– Это уже не к археологии имеет отношение, а к палеонтологии, – заметил я. – Я же не силен в ней, коллекция в Москве скромна, куда ей до вашей.

– Обширнее моей – нет в Империи, – весомо заявил Прозоровский и подвёл меня к ним ближе. – Да и в Европе, я полагаю. Ископаемые останки шерстистого носорога, буйвола и мамонта, подаренные ещё Палласом моему деду, – представил он по очереди туши, особенно сильно выпиравшие из неглубоких ниш.

– Неужто они извлечены в этих краях?

– Нет, их Паллас привёз с собой из Сибири, кое-что я выменял в Лондоне, а вот и местные экземпляры, – он обратился на другую сторону, в совершенную темноту, где, по всему судя, находилось немалое пространство. – Большинству ещё и названий нет. Прошу простить, сюда проделаны отверстия для света и воздуха, но ночью есть только один способ увидеть собрание. Впрочем, жалеть о том вам не придётся, зрелище я сулю незабываемое!

Голос его вознёсся к невидимым верхам и дважды вернулся звонким эхом, заставляя трижды верить в обещанное.

Дворецкий, подобострастно обогнув хозяина по длинной дуге и слегка толкнув плечом меня, подошёл с факелом к большим круглым зеркалам с расставленными перед ними плошками с какой-то горючей жидкостью и один за другим поджёг толстые фитили. Множество рефлекторов, отразив под разными углами яркое голубоватое пламя, бросили свет вдаль, и глазам моим открылось жуткое и величественное зрелище.

В гигантском зале с циклопическими колоннами, вершины которых образовали широкие полуциркульные своды, делавшие из нас ничтожных насекомых, я узрел громадные скелеты чудовищных существ.

Мне доводилось созерцать изображения древних ящеров, но я и представить себе не мог их истинных размеров сравнительно с собой.

– Как вам моя кунсткамера? – громко воскликнул князь, насладившись произведённым эффектом, и снова эхо, словно стремясь опередить себя, дважды вернуло его слова.

Тени скелетов в прыгающих бликах широких лучей метались из стороны в сторону, то скрывая, то открывая нагромождения новых исполинов за ними. Голова у меня шла кругом, я замер в страхе восхищения, не в силах сделать ни шагу.

Князь что-то говорил, голос его звучал взволнованно и гордо, он бросился вперёд, увлекая меня, и я, поминутно оступаясь на каких-то окаменелых позвонках, брёл, оторопело задрав голову, следом. Повсюду надо мной громоздились чудовища, собранные так искусно, что, казалось, они могут вдруг одним движением разорвать путы, удерживавшие их вертикально и наброситься на нас. Теперь понимал я, зачем Прозоровскому потребовались инженеры и врачи – без этих профессий немыслимо было создать всю эту выставку.

– … граф Воронцов гостил у меня позапрошлым летом, – продолжал Прозоровский. – Я зазвал его к себе после наветов от наших консерваторов, чтобы мог он лично сравнить их воззрения с консерваторами английскими.

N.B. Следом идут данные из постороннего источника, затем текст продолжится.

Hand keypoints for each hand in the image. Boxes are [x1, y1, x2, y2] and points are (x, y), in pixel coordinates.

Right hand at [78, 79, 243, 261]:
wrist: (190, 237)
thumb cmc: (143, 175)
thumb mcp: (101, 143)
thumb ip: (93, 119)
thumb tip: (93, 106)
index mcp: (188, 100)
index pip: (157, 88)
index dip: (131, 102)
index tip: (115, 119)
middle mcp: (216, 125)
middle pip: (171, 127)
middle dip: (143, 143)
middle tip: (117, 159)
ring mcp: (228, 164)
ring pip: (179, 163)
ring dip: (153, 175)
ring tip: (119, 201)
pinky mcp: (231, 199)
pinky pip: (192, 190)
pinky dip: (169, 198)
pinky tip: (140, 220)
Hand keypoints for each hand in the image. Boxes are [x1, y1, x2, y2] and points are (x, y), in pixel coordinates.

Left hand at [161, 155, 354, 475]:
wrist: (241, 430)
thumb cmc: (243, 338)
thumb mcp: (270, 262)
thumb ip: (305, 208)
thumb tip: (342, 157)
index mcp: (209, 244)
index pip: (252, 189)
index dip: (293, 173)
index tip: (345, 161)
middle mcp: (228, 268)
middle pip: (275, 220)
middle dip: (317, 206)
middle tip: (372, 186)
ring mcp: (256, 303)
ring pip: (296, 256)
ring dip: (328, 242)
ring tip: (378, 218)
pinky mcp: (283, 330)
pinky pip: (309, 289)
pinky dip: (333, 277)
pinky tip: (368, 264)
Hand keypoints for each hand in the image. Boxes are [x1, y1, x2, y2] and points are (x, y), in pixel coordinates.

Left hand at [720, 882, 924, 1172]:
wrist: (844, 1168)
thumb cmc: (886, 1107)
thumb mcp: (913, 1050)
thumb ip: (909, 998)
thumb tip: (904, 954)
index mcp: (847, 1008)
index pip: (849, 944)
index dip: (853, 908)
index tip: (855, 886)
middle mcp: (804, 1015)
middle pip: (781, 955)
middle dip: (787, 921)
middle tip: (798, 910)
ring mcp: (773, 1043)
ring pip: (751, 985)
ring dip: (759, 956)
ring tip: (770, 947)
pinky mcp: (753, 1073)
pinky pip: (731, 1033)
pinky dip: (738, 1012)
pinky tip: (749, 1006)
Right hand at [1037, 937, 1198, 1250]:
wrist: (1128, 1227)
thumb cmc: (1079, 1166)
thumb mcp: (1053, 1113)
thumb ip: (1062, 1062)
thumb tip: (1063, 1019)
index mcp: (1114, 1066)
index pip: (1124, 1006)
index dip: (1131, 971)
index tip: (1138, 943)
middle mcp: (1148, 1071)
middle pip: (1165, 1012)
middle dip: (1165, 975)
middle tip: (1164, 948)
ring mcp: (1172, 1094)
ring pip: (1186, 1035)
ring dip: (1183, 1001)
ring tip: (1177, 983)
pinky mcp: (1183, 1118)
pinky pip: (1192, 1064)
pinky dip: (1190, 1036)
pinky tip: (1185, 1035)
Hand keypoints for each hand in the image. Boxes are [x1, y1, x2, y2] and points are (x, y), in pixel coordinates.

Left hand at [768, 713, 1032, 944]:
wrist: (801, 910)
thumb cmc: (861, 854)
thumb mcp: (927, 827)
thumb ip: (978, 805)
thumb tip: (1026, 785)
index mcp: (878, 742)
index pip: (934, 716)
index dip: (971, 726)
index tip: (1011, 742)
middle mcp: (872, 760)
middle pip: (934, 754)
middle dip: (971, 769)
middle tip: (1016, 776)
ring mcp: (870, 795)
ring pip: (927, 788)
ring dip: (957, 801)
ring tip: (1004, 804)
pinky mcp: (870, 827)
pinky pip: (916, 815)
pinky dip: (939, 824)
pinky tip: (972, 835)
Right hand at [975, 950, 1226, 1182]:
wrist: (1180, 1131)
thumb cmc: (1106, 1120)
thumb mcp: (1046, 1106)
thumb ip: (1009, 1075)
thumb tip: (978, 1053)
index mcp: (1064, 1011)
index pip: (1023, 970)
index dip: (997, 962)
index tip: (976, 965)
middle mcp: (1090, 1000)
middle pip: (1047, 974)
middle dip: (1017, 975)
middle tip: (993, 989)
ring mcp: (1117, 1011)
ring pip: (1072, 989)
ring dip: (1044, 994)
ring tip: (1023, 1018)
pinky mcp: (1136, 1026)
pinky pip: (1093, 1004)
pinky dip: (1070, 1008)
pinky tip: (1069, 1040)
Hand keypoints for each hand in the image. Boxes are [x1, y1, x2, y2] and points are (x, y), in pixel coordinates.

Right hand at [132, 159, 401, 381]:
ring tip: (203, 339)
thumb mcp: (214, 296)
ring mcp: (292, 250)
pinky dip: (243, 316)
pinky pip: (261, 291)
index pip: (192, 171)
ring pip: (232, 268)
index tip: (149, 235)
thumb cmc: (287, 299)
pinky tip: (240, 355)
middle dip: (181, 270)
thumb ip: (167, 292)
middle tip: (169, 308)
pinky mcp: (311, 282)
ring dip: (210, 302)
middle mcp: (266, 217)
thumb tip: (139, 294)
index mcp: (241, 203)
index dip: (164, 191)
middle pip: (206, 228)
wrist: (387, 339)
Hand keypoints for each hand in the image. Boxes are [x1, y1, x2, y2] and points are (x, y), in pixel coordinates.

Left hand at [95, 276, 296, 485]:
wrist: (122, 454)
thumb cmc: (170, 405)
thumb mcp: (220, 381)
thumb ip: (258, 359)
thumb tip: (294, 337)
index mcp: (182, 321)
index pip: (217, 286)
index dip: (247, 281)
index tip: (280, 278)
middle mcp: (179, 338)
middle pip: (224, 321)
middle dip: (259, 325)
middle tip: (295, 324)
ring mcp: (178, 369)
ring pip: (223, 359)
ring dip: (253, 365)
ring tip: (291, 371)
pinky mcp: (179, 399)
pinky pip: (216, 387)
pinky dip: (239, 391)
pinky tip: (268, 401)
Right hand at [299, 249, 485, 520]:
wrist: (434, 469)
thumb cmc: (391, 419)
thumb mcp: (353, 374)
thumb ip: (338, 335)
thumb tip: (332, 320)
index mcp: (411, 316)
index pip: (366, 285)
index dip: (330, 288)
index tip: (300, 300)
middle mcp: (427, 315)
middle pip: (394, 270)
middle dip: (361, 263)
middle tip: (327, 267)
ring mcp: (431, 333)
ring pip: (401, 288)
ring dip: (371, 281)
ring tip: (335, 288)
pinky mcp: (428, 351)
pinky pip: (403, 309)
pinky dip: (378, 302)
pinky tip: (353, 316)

Слышали вы про классификацию Вильяма Бакланда?

– Признаться, не много. Он – естествоиспытатель?

– А Михаил Семёнович слышал. Бакланд – Президент Королевского Геологического Общества. Лет пять назад сделал доклад о найденных ранее где-то под Оксфордом останках гигантской ящерицы, которую назвал мегалосаурисом. А несколько позже ещё один англичанин представил зубы игуанодона.

– Ценю вашу остроумную мысль. Вы выбрали представить наместнику английские труды, зная, что он питает к островитянам особую приязнь, – улыбнулся я, отмечая для себя ещё одно мудрое решение: обилие зеркал на стенах, кои и создавали в сполохах тусклого света иллюзион бесконечного помещения.

– Верно. После того меня оставили в покое. Как видно, на время.